The farm with its plain vegetarian lifestyle and philosophy provided few frills for those who lived there. It wasn’t a bad place. The residents worked in the fields growing much of what they ate together at a communal table. There was the usual drab institutional TV lounge with old magazines, playing cards and board games. There was a common room where they could play table tennis and a darts. There was a small library for those who could read and there was a chapel.
Douglas’s own room contained a narrow bed, a cupboard and a hard backed chair. There was a single bookshelf, a cheap transistor radio, and a cheap pine desk with a portable typewriter on it. Such was his world. It was a few square meters on planet Earth that he could call his own. He was often tired and often distant in thought and suffered terrible headaches but never showed any sign of boredom or lack of respect toward the mentally damaged people with whom he was compelled to live.
‘Distant, I hear my name, and it becomes my whole life’s work to journey towards that voice, and all the million broken, fading parts move as they can toward that name -- Obekallah -- and pieces begin to come together in old familiar patterns, bits of myself, stronger, like streams that join and flow together, becoming a mighty river that at last finds the sea, the final explanatory whole.’
I promised Douglas to see what I could do and he lent me some of his notes to take home. I visited him from time to time over the next few years and, in the age before computers, we stayed in touch with letters and phone calls until one day he phoned to tell me that we would not see each other again. He told me that Erlos was coming to take him home, and wished me good luck with writing the story. After that, for many years, my own life took its own turns, not always good, away from writing, but Douglas was never far from my thoughts and for years his story kept going round and around in my head.
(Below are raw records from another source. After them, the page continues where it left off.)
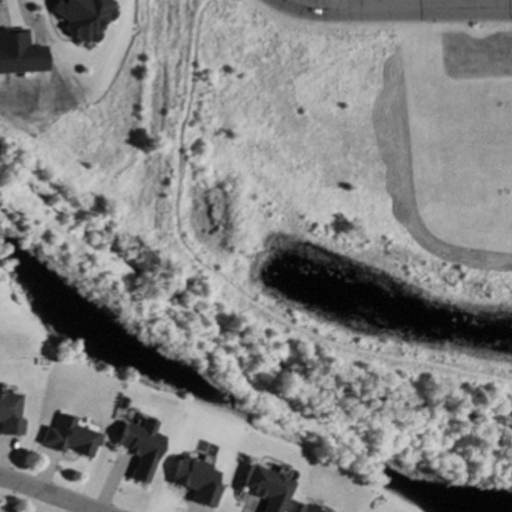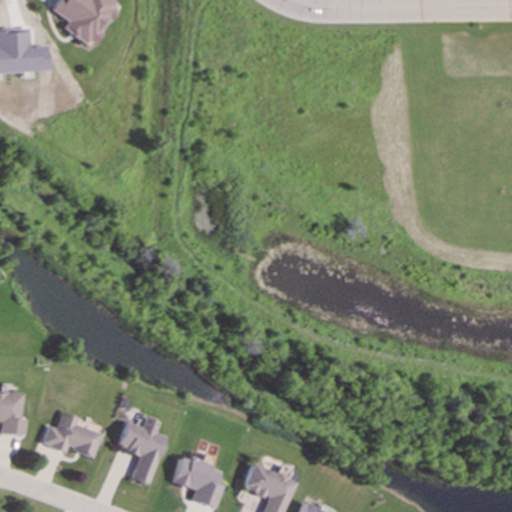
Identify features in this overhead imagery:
road: (396, 9)
building: (80, 17)
park: (336, 223)
building: (9, 414)
building: (67, 437)
building: (139, 448)
building: (195, 481)
building: (265, 488)
road: (46, 494)
park: (2, 505)
building: (305, 508)
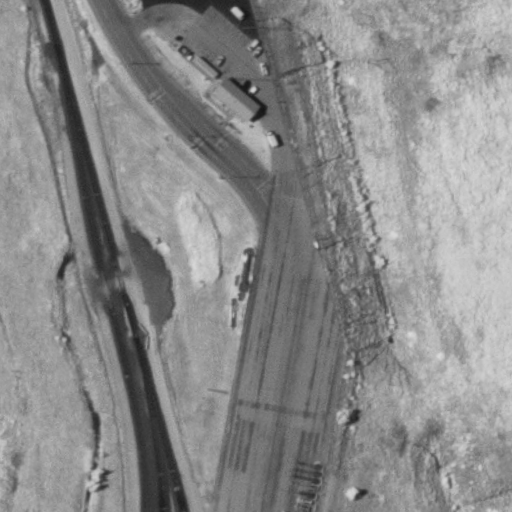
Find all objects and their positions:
road: (262, 88)
railway: (64, 91)
building: (230, 97)
road: (201, 130)
railway: (112, 255)
railway: (151, 423)
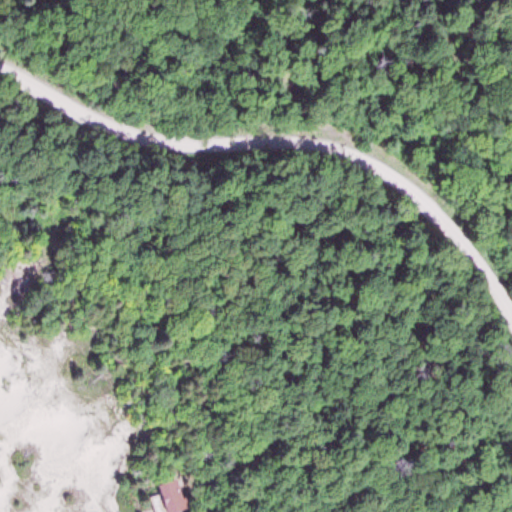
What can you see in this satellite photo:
road: (288, 141)
building: (169, 496)
building: (167, 498)
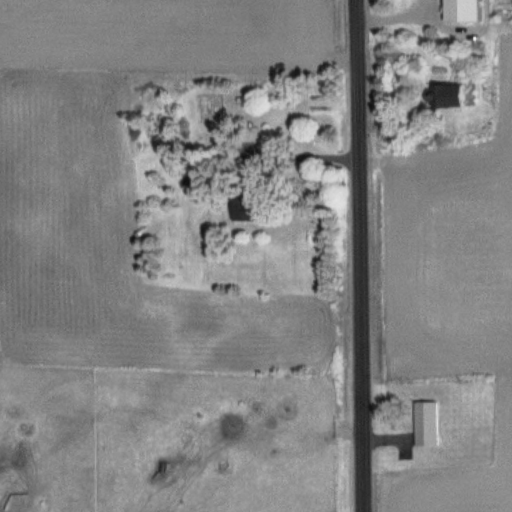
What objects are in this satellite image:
building: (463, 12)
building: (452, 97)
road: (305, 156)
building: (201, 171)
building: (249, 206)
road: (360, 255)
building: (427, 424)
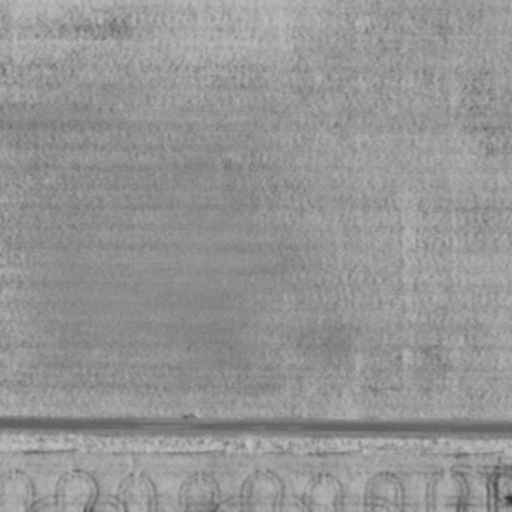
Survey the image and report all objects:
road: (256, 430)
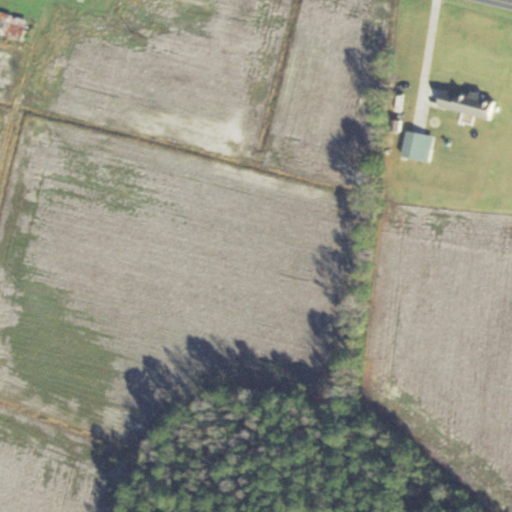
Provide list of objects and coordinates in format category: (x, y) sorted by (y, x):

Now after many false starts here is the story of Douglas Perry/ Eldrinda Benkilte of Erlos. Some of his original writings are included in an appendix at the end of this book. In using these documents as partial material for Erlos, I’ve essentially needed to condense several stories into one. Whether or not this has been a wise choice and whether I’ve taken too much of a liberty in doing so only he could know. I have, however, kept all the original the original documents that have survived. Unfortunately many of his letters have gone missing as a result of the many changes and movements in my own life over the intervening decades.
Erlos has not been an easy book to write: even knowing where to begin. I ask you to bear in mind that this is always Douglas Perry’s story, written in the form of a novel as he himself tried to present it, rather than a biography.
I ask you to remember also that Douglas had part of his brain missing from birth. Even without this obstacle to mental clarity, he was always trying to recall these events through what he referred to as ‘layers’.